Ramis Dara yaptığı çağrının gereğini yerine getirmek istiyorsa Akatalpa’da müstear adla ortaya zehir kusan bu bazıları’nı açıklamalıdır. Aksi takdirde bu çağrının vebalini hep taşıyacaktır sırtında. Elbette ki sadece Ramis Dara değil, o tarihlerdeki Akatalpa Yazı Kurulunda görevli olan Nuri Demirci, Hilmi Haşal ve diğer kişiler de aynı derecede sorumludur. Ramis Dara doğrudan sorumlu olmayabilir, yani o dönemde dergide etkin görevde olmayabilir, yani yalnızca ismen yer almış olabilir dergide (olmaz ama belki oldu diyelim), böyleyse eğer, o zaman bu isimleri açıklamalı deriz. Şimdi açıklama zamanı. Bu çağrı o zaman yerini bulur. Anlamlı olur. Bizler o isteriyle yazılmış yazıların sahiplerinin kimler olduklarını biliyoruz. Biri açıklamıştı kim olduğunu. İnternette yersiz bir direniş gösterdikten sonra, belden aşağı vurmaya uğraştığı insanı/insanları suçlu göstermeye çalışarak, onurlu bir iş yapmış gibi “evet ben yaptım” demişti.

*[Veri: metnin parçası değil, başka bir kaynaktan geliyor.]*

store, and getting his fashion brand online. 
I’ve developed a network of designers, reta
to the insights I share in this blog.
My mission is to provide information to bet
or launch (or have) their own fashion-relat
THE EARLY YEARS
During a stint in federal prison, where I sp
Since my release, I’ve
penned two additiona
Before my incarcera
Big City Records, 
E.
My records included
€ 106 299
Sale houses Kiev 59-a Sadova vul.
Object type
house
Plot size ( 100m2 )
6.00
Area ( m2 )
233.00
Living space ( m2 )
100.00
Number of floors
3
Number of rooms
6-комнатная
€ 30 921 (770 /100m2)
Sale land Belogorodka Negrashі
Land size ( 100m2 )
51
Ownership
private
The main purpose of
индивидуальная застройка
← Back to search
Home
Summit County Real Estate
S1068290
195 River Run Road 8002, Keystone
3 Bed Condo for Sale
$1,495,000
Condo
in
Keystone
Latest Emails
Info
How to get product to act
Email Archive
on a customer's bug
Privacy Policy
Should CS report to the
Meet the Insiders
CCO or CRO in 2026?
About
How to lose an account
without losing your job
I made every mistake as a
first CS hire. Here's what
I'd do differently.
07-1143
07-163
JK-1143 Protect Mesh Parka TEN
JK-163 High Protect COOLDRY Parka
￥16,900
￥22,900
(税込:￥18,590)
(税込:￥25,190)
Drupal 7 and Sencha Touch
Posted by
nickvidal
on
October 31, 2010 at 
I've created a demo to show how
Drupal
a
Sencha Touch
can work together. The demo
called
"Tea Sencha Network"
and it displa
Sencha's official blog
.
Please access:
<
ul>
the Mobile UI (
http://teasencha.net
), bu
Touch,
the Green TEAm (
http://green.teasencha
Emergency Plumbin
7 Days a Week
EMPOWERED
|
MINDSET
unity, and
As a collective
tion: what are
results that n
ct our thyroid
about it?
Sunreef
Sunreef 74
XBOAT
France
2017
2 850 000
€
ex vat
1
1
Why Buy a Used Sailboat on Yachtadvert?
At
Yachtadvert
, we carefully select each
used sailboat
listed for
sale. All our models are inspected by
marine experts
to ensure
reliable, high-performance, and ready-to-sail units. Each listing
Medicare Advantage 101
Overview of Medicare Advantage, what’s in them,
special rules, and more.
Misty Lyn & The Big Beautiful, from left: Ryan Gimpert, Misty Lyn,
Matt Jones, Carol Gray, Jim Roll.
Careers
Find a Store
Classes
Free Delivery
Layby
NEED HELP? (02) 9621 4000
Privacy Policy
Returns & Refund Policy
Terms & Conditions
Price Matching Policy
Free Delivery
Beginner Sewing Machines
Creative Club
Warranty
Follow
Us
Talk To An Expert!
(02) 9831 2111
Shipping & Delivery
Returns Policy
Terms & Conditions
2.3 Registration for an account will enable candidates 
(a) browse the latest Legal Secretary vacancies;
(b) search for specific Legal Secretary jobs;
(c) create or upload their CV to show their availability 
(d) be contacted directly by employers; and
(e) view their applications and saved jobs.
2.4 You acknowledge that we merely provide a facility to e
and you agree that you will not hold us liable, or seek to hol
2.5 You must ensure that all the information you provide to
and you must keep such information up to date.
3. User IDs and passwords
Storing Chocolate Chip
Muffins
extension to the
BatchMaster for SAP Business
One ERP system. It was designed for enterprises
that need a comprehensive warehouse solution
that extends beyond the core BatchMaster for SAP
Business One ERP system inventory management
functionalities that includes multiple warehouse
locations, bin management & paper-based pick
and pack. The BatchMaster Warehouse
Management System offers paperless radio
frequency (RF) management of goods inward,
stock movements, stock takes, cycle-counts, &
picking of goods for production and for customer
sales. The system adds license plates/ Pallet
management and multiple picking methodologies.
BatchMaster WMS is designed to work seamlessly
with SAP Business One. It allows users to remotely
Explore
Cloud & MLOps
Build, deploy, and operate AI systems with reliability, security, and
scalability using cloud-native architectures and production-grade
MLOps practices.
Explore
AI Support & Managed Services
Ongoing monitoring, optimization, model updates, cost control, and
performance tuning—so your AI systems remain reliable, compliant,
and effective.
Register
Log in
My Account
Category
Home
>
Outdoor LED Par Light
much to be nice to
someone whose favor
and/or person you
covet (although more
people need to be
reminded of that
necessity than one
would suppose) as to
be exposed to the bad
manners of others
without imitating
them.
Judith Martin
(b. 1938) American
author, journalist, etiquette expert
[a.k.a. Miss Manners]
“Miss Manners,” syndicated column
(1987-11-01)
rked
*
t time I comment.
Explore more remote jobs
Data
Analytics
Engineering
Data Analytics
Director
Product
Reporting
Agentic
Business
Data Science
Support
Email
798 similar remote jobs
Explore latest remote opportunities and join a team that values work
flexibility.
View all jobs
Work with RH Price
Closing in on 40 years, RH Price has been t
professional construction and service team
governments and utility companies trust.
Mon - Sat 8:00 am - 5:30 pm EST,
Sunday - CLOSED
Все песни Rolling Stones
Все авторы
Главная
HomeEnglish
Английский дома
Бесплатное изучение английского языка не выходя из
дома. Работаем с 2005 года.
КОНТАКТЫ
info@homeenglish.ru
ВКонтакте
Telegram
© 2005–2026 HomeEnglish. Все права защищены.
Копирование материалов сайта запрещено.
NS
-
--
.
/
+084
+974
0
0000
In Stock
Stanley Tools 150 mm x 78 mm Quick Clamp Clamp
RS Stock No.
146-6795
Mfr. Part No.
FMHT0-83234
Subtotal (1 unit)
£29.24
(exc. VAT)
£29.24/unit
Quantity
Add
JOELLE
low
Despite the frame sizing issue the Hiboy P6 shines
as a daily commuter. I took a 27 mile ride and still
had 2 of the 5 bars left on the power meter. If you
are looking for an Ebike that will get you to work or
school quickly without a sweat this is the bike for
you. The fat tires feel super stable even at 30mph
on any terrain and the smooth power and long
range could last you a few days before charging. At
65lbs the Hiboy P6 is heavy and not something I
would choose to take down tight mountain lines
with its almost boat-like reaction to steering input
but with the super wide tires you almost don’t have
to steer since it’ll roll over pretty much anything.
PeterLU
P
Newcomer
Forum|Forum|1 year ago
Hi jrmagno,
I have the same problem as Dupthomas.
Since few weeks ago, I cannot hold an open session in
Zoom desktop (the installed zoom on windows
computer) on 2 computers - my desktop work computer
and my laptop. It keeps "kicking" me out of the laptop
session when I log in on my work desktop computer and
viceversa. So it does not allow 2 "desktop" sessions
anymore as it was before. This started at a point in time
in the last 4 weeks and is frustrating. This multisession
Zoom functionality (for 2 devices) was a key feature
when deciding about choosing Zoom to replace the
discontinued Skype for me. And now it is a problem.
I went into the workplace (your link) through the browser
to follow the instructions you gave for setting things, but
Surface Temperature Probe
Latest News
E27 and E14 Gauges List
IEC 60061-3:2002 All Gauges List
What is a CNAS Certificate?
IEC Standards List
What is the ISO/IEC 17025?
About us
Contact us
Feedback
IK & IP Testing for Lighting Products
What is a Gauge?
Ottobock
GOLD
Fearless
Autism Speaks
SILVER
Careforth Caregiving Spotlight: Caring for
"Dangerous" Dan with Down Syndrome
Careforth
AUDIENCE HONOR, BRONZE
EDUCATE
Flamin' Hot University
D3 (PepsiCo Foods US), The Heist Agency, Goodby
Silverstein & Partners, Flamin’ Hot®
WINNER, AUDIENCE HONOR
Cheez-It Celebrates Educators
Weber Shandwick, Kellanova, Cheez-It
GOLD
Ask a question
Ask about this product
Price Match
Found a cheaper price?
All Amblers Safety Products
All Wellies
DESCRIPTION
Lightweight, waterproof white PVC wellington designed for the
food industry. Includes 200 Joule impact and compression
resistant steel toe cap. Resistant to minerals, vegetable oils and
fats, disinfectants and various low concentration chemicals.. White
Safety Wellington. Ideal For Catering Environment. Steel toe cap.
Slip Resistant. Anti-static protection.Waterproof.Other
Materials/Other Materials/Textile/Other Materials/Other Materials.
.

Şimdi buradan tekrarlıyorum. Şiirden dergisine, Metin Cengiz’e ve Şiirden’in değerli genç yazarlarına her türlü kanıttan yoksun, anlam ve dil hataları dolu, hakaret dolu yazıları yayımlamak mı düzeysizliğe karşı çıkmak oluyor? Şunu açıklıkla söylemek gerekir ki o tür yazılar bize de çok geliyor ancak yayımlamıyoruz. Yayımlamayacağız da.
Çünkü dergimizin de temel çıkış sebeplerinden biri edebiyat ortamına musallat olan düzeysizliğe karşı çıkmak, ortamı bulandıran yıllık, mıllıktan ötede tartışmaların düzeyini yükseltmek, teorik ve eleştirel tartışmaları, incelemeleri yaygınlaştırmak. Edebiyata layık bir ortam yaratmak.
Demek “düzeysizliğe karşı” çağrı yapan kişi ya da dergiler, bu tür düzeysizliklere karşı duyarlı olmalı, her gelen yazıyı salt “dergiye hareket getireceği kaygısıyla da olsa” yayımlamamalı.